While there are those who criticize the step for not going far enough, even this development is controversial. The Scottish Conservatives criticized the plan for merely being a cannabis decriminalization plan by another name. However, since that is in essence exactly what this move represents, the fact that other parties are supporting the idea is a positive development in a part of the world notoriously conservative about all “illicit” drug use.

Could Scotland Be a Tipping Point for the UK?

There are many forces driving a renewed interest in at least decriminalizing the use of cannabis in the UK. The CBD market is clearly up and running and more and more GMP-certified cultivation and extraction facilities are getting licensed (see most recently the movement on the island of Guernsey).

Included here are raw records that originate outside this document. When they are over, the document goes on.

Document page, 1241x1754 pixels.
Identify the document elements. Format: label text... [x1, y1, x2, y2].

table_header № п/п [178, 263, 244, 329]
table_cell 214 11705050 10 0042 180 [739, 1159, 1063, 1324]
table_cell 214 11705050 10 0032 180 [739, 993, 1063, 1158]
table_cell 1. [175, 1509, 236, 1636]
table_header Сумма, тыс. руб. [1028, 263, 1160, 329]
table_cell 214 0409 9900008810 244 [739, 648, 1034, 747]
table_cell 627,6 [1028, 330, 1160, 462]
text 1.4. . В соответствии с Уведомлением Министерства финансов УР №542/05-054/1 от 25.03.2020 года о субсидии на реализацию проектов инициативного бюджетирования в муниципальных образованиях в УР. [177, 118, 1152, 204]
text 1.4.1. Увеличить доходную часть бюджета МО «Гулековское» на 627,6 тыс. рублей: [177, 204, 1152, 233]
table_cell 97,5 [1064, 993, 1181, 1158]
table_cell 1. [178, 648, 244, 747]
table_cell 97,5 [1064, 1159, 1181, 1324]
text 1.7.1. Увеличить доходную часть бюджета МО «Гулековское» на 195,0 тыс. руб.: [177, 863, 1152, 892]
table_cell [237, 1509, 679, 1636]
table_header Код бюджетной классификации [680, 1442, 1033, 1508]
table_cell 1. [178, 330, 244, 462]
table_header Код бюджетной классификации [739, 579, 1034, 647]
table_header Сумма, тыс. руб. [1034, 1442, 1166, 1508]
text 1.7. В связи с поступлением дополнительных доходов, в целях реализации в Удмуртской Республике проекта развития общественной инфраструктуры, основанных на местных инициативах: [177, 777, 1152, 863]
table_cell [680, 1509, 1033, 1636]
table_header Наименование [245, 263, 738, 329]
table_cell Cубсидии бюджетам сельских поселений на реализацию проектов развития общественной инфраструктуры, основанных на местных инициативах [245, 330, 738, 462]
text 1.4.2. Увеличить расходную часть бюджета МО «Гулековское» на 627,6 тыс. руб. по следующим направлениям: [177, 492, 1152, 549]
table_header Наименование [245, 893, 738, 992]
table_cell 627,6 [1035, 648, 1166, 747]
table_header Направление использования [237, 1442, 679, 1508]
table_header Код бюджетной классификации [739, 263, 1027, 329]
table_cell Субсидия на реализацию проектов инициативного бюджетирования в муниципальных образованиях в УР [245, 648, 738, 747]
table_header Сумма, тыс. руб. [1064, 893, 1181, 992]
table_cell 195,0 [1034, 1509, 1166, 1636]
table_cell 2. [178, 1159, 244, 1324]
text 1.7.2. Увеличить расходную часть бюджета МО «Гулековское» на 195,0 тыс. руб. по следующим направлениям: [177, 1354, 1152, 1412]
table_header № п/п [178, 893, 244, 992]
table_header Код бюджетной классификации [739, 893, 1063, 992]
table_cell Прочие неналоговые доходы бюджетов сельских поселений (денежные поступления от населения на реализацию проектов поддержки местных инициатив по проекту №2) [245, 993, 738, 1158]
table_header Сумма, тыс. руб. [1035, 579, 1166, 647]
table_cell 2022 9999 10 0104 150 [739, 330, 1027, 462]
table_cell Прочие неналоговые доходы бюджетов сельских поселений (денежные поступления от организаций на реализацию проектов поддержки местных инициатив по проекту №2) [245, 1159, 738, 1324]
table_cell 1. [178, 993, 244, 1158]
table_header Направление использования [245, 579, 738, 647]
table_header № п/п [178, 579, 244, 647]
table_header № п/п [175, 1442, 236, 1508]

Beyond this, of course, European countries which are increasingly putting Covid in their rear-view mirror if not having national elections (see Germany last weekend) are also increasingly at least musing changing national drug policies. Sending in the fuzz to bust CBD stores or locking up legitimate cannabis patients is, increasingly, a political third rail. 

There are many reasons, in other words, to herald this new Scottish liberalization of drug policy – both directly south of Hadrian’s Wall and across the Channel.

And even if “all” that is achieved is that cannabis is decriminalized that is an important step.